23 January 2021
Saturday of the Second Week in Ordinary Time
Yesterday’s call to prayer in defense of the unborn deserves more consideration. It has been the common attack against those defending the rights of the unborn that in the United States there is a “wall” between religion and the Constitution and that those who hold religious opinions have no right to enforce their opinions on their fellow citizens. Errors aplenty reside in this proposition. First, there is no mention in the Constitution of the United States of any wall between those with religious views and civic practice. This often quoted image of a “wall” occurred in a letter of Thomas Jefferson to the Danebury, Connecticut Baptist community in 1802. In this letter Jefferson quotes the Constitutions of the United States.

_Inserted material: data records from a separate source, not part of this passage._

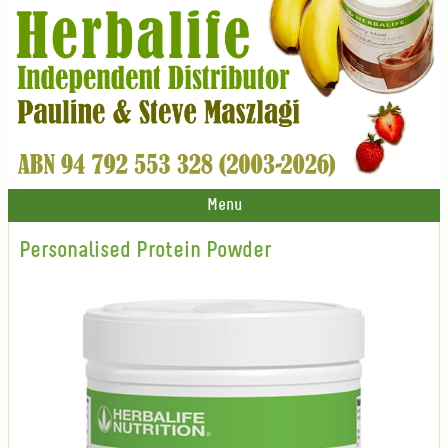
Menu
Personalised Protein Powder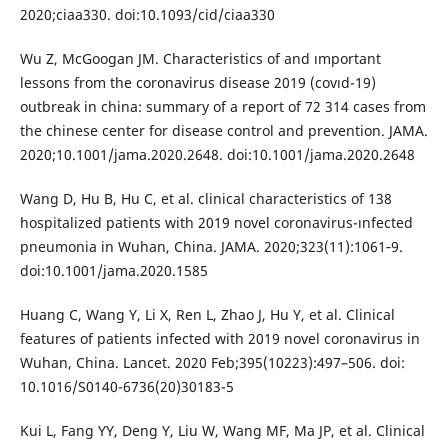
2020;ciaa330. doi:10.1093/cid/ciaa330
Wu Z, McGoogan JM. Characteristics of and ımportant
lessons from the coronavirus disease 2019 (covıd-19)
outbreak in china: summary of a report of 72 314 cases from
the chinese center for disease control and prevention. JAMA.
2020;10.1001/jama.2020.2648. doi:10.1001/jama.2020.2648
Wang D, Hu B, Hu C, et al. clinical characteristics of 138
hospitalized patients with 2019 novel coronavirus-ınfected
pneumonia in Wuhan, China. JAMA. 2020;323(11):1061‐9.
doi:10.1001/jama.2020.1585
Huang C, Wang Y, Li X, Ren L, Zhao J, Hu Y, et al. Clinical
features of patients infected with 2019 novel coronavirus in
Wuhan, China. Lancet. 2020 Feb;395(10223):497–506. doi:
10.1016/S0140-6736(20)30183-5
Kui L, Fang YY, Deng Y, Liu W, Wang MF, Ma JP, et al. Clinical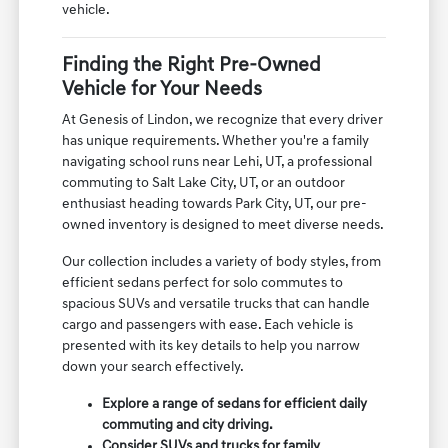
vehicle.
Finding the Right Pre-Owned
Vehicle for Your Needs
At Genesis of Lindon, we recognize that every driver
has unique requirements. Whether you're a family
navigating school runs near Lehi, UT, a professional
commuting to Salt Lake City, UT, or an outdoor
enthusiast heading towards Park City, UT, our pre-
owned inventory is designed to meet diverse needs.
Our collection includes a variety of body styles, from
efficient sedans perfect for solo commutes to
spacious SUVs and versatile trucks that can handle
cargo and passengers with ease. Each vehicle is
presented with its key details to help you narrow
down your search effectively.
Explore a range of sedans for efficient daily
commuting and city driving.
Consider SUVs and trucks for family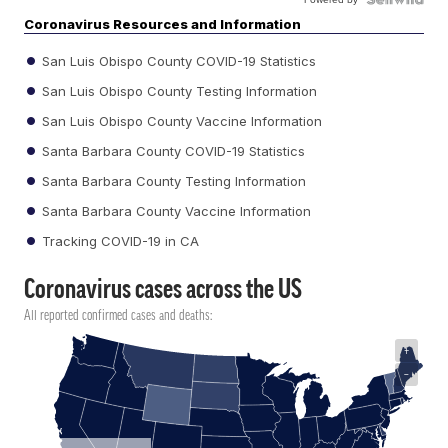
Coronavirus Resources and Information
San Luis Obispo County COVID-19 Statistics
San Luis Obispo County Testing Information
San Luis Obispo County Vaccine Information
Santa Barbara County COVID-19 Statistics
Santa Barbara County Testing Information
Santa Barbara County Vaccine Information
Tracking COVID-19 in CA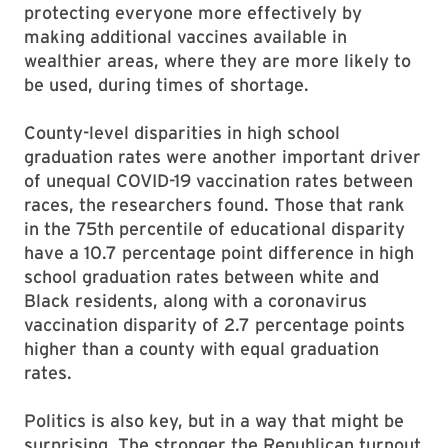
protecting everyone more effectively by
making additional vaccines available in
wealthier areas, where they are more likely to
be used, during times of shortage.
County-level disparities in high school
graduation rates were another important driver
of unequal COVID-19 vaccination rates between
races, the researchers found. Those that rank
in the 75th percentile of educational disparity
have a 10.7 percentage point difference in high
school graduation rates between white and
Black residents, along with a coronavirus
vaccination disparity of 2.7 percentage points
higher than a county with equal graduation
rates.
Politics is also key, but in a way that might be
surprising. The stronger the Republican turnout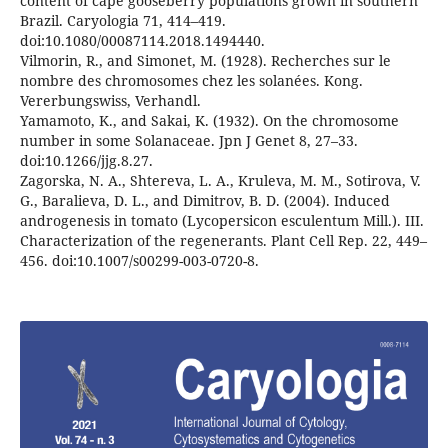
content of cape gooseberry populations grown in southern
Brazil. Caryologia 71, 414–419.
doi:10.1080/00087114.2018.1494440.
Vilmorin, R., and Simonet, M. (1928). Recherches sur le
nombre des chromosomes chez les solanées. Kong.
Vererbungswiss, Verhandl.
Yamamoto, K., and Sakai, K. (1932). On the chromosome
number in some Solanaceae. Jpn J Genet 8, 27–33.
doi:10.1266/jjg.8.27.
Zagorska, N. A., Shtereva, L. A., Kruleva, M. M., Sotirova, V.
G., Baralieva, D. L., and Dimitrov, B. D. (2004). Induced
androgenesis in tomato (Lycopersicon esculentum Mill.). III.
Characterization of the regenerants. Plant Cell Rep. 22, 449–
456. doi:10.1007/s00299-003-0720-8.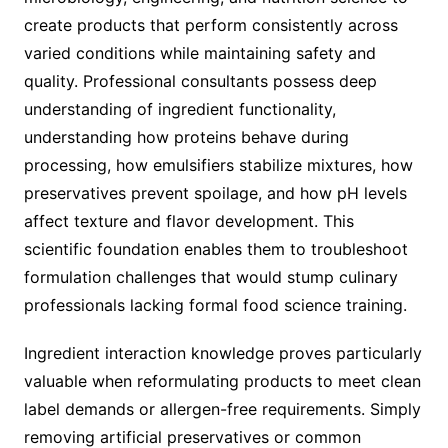
create products that perform consistently across
varied conditions while maintaining safety and
quality. Professional consultants possess deep
understanding of ingredient functionality,
understanding how proteins behave during
processing, how emulsifiers stabilize mixtures, how
preservatives prevent spoilage, and how pH levels
affect texture and flavor development. This
scientific foundation enables them to troubleshoot
formulation challenges that would stump culinary
professionals lacking formal food science training.
Ingredient interaction knowledge proves particularly
valuable when reformulating products to meet clean
label demands or allergen-free requirements. Simply
removing artificial preservatives or common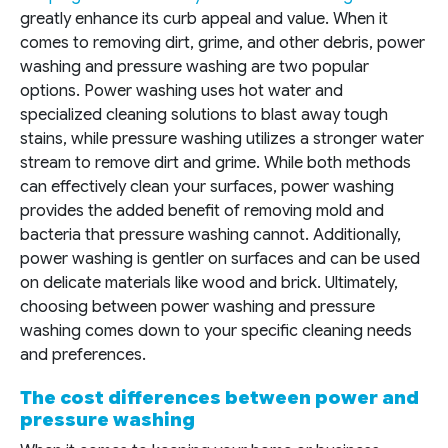
greatly enhance its curb appeal and value. When it
comes to removing dirt, grime, and other debris, power
washing and pressure washing are two popular
options. Power washing uses hot water and
specialized cleaning solutions to blast away tough
stains, while pressure washing utilizes a stronger water
stream to remove dirt and grime. While both methods
can effectively clean your surfaces, power washing
provides the added benefit of removing mold and
bacteria that pressure washing cannot. Additionally,
power washing is gentler on surfaces and can be used
on delicate materials like wood and brick. Ultimately,
choosing between power washing and pressure
washing comes down to your specific cleaning needs
and preferences.
The cost differences between power and
pressure washing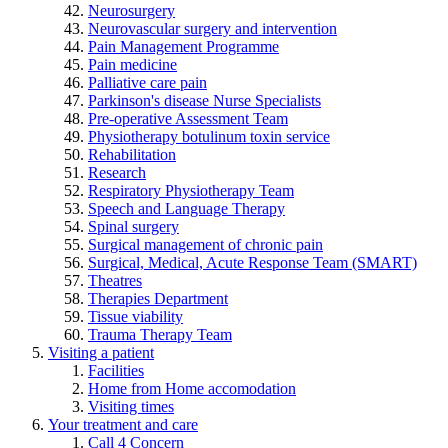
Neurosurgery
Neurovascular surgery and intervention
Pain Management Programme
Pain medicine
Palliative care pain
Parkinson's disease Nurse Specialists
Pre-operative Assessment Team
Physiotherapy botulinum toxin service
Rehabilitation
Research
Respiratory Physiotherapy Team
Speech and Language Therapy
Spinal surgery
Surgical management of chronic pain
Surgical, Medical, Acute Response Team (SMART)
Theatres
Therapies Department
Tissue viability
Trauma Therapy Team
Visiting a patient
Facilities
Home from Home accomodation
Visiting times
Your treatment and care
Call 4 Concern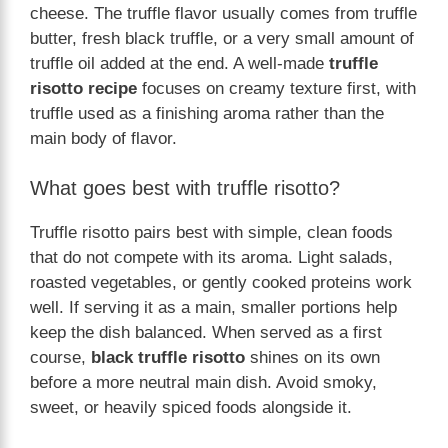
cheese. The truffle flavor usually comes from truffle
butter, fresh black truffle, or a very small amount of
truffle oil added at the end. A well-made
truffle
risotto recipe
focuses on creamy texture first, with
truffle used as a finishing aroma rather than the
main body of flavor.
What goes best with truffle risotto?
Truffle risotto pairs best with simple, clean foods
that do not compete with its aroma. Light salads,
roasted vegetables, or gently cooked proteins work
well. If serving it as a main, smaller portions help
keep the dish balanced. When served as a first
course,
black truffle risotto
shines on its own
before a more neutral main dish. Avoid smoky,
sweet, or heavily spiced foods alongside it.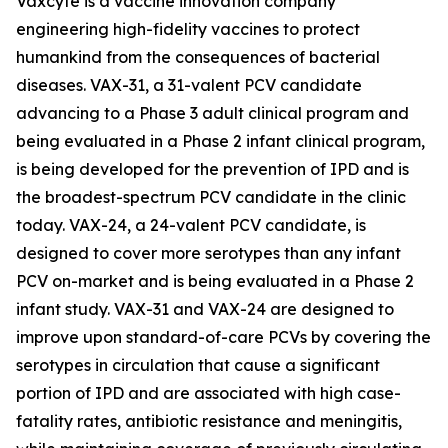
Vaxcyte is a vaccine innovation company
engineering high-fidelity vaccines to protect
humankind from the consequences of bacterial
diseases. VAX-31, a 31-valent PCV candidate
advancing to a Phase 3 adult clinical program and
being evaluated in a Phase 2 infant clinical program,
is being developed for the prevention of IPD and is
the broadest-spectrum PCV candidate in the clinic
today. VAX-24, a 24-valent PCV candidate, is
designed to cover more serotypes than any infant
PCV on-market and is being evaluated in a Phase 2
infant study. VAX-31 and VAX-24 are designed to
improve upon standard-of-care PCVs by covering the
serotypes in circulation that cause a significant
portion of IPD and are associated with high case-
fatality rates, antibiotic resistance and meningitis,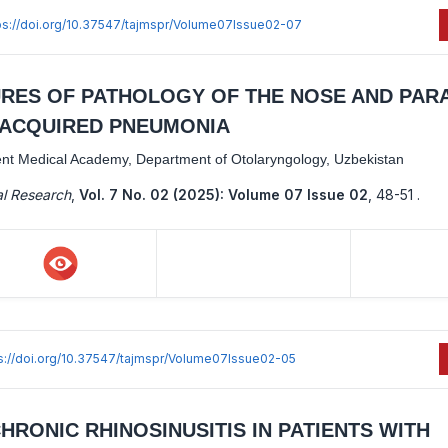
ps://doi.org/10.37547/tajmspr/Volume07Issue02-07
URES OF PATHOLOGY OF THE NOSE AND PAR
Y-ACQUIRED PNEUMONIA
ent Medical Academy, Department of Otolaryngology, Uzbekistan
al Research
,
Vol. 7 No. 02 (2025): Volume 07 Issue 02
,
48-51 .
s://doi.org/10.37547/tajmspr/Volume07Issue02-05
RONIC RHINOSINUSITIS IN PATIENTS WITH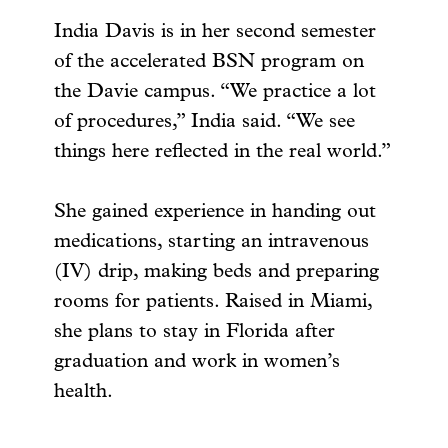
India Davis is in her second semester
of the accelerated BSN program on
the Davie campus. “We practice a lot
of procedures,” India said. “We see
things here reflected in the real world.”
She gained experience in handing out
medications, starting an intravenous
(IV) drip, making beds and preparing
rooms for patients. Raised in Miami,
she plans to stay in Florida after
graduation and work in women’s
health.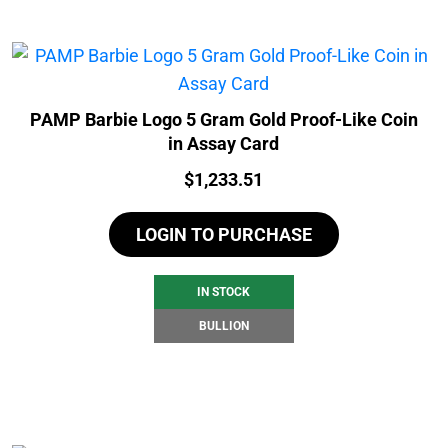
PAMP Barbie Logo 5 Gram Gold Proof-Like Coin
in Assay Card
Price:
$
1,233.51
LOGIN TO PURCHASE
IN STOCK
BULLION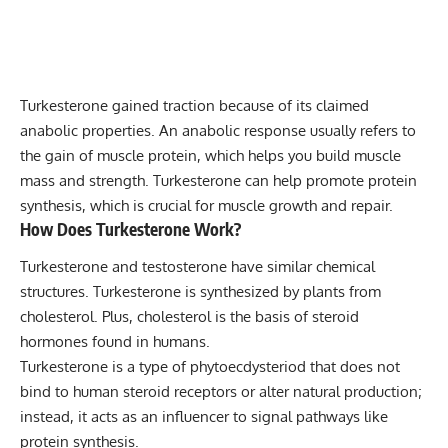
Turkesterone gained traction because of its claimed
anabolic properties. An anabolic response usually refers to
the gain of muscle protein, which helps you
build muscle
mass
and strength. Turkesterone can help promote protein
synthesis, which is crucial for muscle growth and repair.
How Does Turkesterone Work?
Turkesterone and testosterone have similar chemical
structures. Turkesterone is synthesized by plants from
cholesterol. Plus, cholesterol is the basis of steroid
hormones found in humans.
Turkesterone is a type of phytoecdysteriod that does not
bind to human steroid receptors or alter natural production;
instead, it acts as an influencer to signal pathways like
protein synthesis.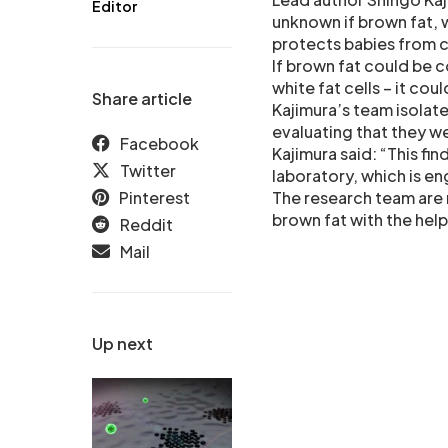
Editor
unknown if brown fat, 
protects babies from c
If brown fat could be 
white fat cells – it co
Share article
Kajimura’s team isolat
evaluating that they w
Facebook
Kajimura said: “This fi
Twitter
laboratory, which is eng
Pinterest
The research team are 
brown fat with the help
Reddit
Mail
Up next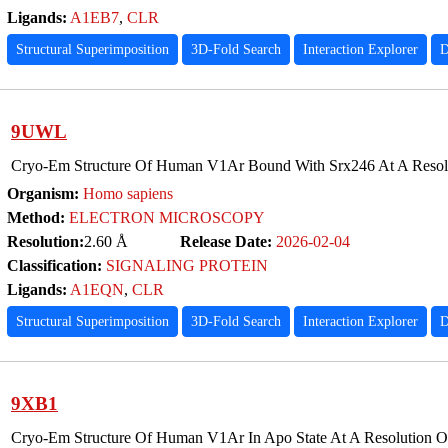
Ligands:
A1EB7
,
CLR
Structural Superimposition
3D-Fold Search
Interaction Explorer
D
9UWL
Cryo-Em Structure Of Human V1Ar Bound With Srx246 At A Resolu
Organism:
Homo sapiens
Method:
ELECTRON MICROSCOPY
Resolution:
2.60 Å
Release Date:
2026-02-04
Classification:
SIGNALING PROTEIN
Ligands:
A1EQN
,
CLR
Structural Superimposition
3D-Fold Search
Interaction Explorer
D
9XB1
Cryo-Em Structure Of Human V1Ar In Apo State At A Resolution O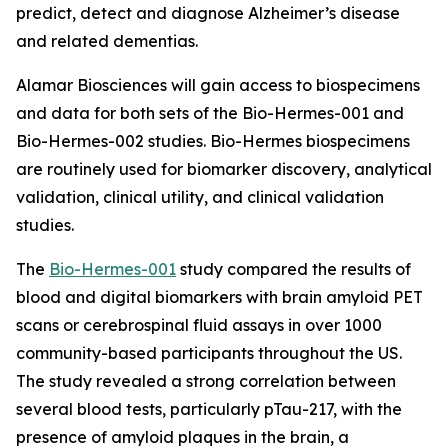
predict, detect and diagnose Alzheimer’s disease
and related dementias.
Alamar Biosciences will gain access to biospecimens
and data for both sets of the Bio-Hermes-001 and
Bio-Hermes-002 studies. Bio-Hermes biospecimens
are routinely used for biomarker discovery, analytical
validation, clinical utility, and clinical validation
studies.
The
Bio-Hermes-001
study compared the results of
blood and digital biomarkers with brain amyloid PET
scans or cerebrospinal fluid assays in over 1000
community-based participants throughout the US.
The study revealed a strong correlation between
several blood tests, particularly pTau-217, with the
presence of amyloid plaques in the brain, a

He writes that the legislature should…
“make no law respecting an establishment of religion, or prohibiting the free exercise thereof,” thus building a wall of separation between Church & State.
The “wall” refers to the control of a single religious practice mandated as uniform for all a nation’s citizenry. An interpretation that negates the allowance of dialog of opinions by persons of belief is a gross misinterpretation of this statement. The second error implicit in the above statement identifies abortion as solely an argument based on religious sentiment. This is false. Reasonable persons arguing outside of the insights of faith can understand the contradictions of abortion rights advocates, especially any person with the slightest training in biology and or logic. The third error lies in the fact that persons with ideas which have their basis in a religious faith have no right to discourse. This again runs contrary to the idea that government is “by the people” and certain persons within a society are not allowed to express their opinions. The demise of civic discourse has been one of the great evils within our society which has been developing for decades. One of the great promoters of civil discourse was a classic Jesuit education in which a sound training in the humanities permeated with logic received a philosophical examination. This philosophical examination, that is, what was known by reason, provided alumni of Jesuit schools with the tools to argue effectively against the problems of the day such as racism and wage disparity and to do so in a language that was based on common experience and reason. This philosophic inquiry provided a firm foundation for what was known by revelation, creating a synthetical and unified study of the world that began with the studies of physics, literature, and history, and concluded with God’s revelation in theology that completed humanity’s understanding of the dignity of the human person from conception to natural death. This relationship between faith and reason have been pillars on which the Catholic faith has stood and by means of these firm foundations continues to stand in defense of the dignity of the human person.